Страница 21 из 33
— Предпочитаю есть ночью, — отвечал тот, когда Крэйг спросил его об этом.
Крэйг не обратил на странный ответ особого внимания. Возможно, решил он, этот здоровяк страдает расстройством пищеварения или чем-то в этом роде или же принадлежит к тем несчастным, которые по причинам чисто психологического порядка не могут есть на глазах у других. Это последнее предположение, правда, было не особенно правдоподобным, принимая во внимание открытый характер Хоффманстааля и настоящие обстоятельства. Но, в конце концов, какое его дело? Пусть ест, стоя на голове, если хочет!
На следующее утро, когда Крэйг открыл рундук, чтобы взять свою порцию, он увидел, что запас провизии не уменьшился.
И на другой день — то же самое.
Еще одна зарубка. Уже пять дней. Крэйга беспокоила одна странность: он питался хорошо, но все глубже погружался в странную апатию, словно бы терял силы от голода.
Поскольку еды было больше, чем достаточно, он старался есть больше, чем ему хотелось. Это не помогло.
Хоффманстааль же встречал каждое утро бодрым и в хорошем настроении.
У обоих уже отросли порядочные бороды. Крэйг свою ругал — из-за нее у него зудела шея. Хоффманстааль свою бороду холил, расчесывал пятерней и даже пытался завить усы при помощи большого и указательного пальцев.
Крэйг лежал на полу шлюпки и наблюдал за этим полезным занятием.
— Хоффманстааль, — проговорил он, — вы ведь не экономите продукты ради меня? Совершенно незачем вам голодать, я же говорил…
— Нет, друг мой. Признаться, я никогда еще не питался так хорошо.
— Да вы же почти ничего не тронули!
— А, — Хоффманстааль потянулся, напряг могучие мышцы и расслабился. — Это все бездеятельность. Я не голоден, не беспокойтесь…
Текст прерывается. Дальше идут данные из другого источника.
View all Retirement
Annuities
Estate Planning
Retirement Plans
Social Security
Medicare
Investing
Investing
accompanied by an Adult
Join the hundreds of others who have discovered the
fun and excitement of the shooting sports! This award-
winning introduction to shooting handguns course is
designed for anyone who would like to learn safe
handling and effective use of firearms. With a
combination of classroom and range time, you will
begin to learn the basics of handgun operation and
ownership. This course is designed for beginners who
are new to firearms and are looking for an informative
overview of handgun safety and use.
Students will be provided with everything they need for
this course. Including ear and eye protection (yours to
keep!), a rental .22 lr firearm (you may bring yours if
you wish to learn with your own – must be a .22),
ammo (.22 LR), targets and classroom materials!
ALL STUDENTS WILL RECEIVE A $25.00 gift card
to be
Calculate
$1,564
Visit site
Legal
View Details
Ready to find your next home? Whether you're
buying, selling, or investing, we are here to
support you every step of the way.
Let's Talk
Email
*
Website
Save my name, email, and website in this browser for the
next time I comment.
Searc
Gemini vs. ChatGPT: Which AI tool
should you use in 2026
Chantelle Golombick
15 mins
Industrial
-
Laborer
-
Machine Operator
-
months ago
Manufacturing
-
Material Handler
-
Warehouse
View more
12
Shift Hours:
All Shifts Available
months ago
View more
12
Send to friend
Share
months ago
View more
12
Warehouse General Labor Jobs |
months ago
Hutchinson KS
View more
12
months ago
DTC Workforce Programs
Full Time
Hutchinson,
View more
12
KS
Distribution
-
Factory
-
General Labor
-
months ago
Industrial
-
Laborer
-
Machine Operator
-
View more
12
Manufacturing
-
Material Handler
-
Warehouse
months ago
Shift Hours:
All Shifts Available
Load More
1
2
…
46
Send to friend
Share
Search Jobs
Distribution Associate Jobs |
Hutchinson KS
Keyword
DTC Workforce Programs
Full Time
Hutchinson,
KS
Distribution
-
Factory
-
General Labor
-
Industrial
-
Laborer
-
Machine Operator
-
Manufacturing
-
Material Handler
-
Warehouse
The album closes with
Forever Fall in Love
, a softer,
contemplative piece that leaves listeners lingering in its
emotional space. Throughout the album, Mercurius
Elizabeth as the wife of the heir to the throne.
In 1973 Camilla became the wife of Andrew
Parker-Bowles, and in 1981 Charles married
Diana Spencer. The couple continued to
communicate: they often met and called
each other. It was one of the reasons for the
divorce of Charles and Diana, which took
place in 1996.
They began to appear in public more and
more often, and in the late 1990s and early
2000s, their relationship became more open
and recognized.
Еще зарубка. Крэйг не переставал удивляться. День ото дня, час от часу слабел и становился все апатичнее. Он валялся на носу шлюпки, расслабившись в теплых лучах солнца, глаза подернуты дымкой, тело как тряпка. Время от времени он опускал руку в прохладную воду за бортом; но появление в волнах отвратительных треугольных акульих плавников положило конец такому времяпровождению.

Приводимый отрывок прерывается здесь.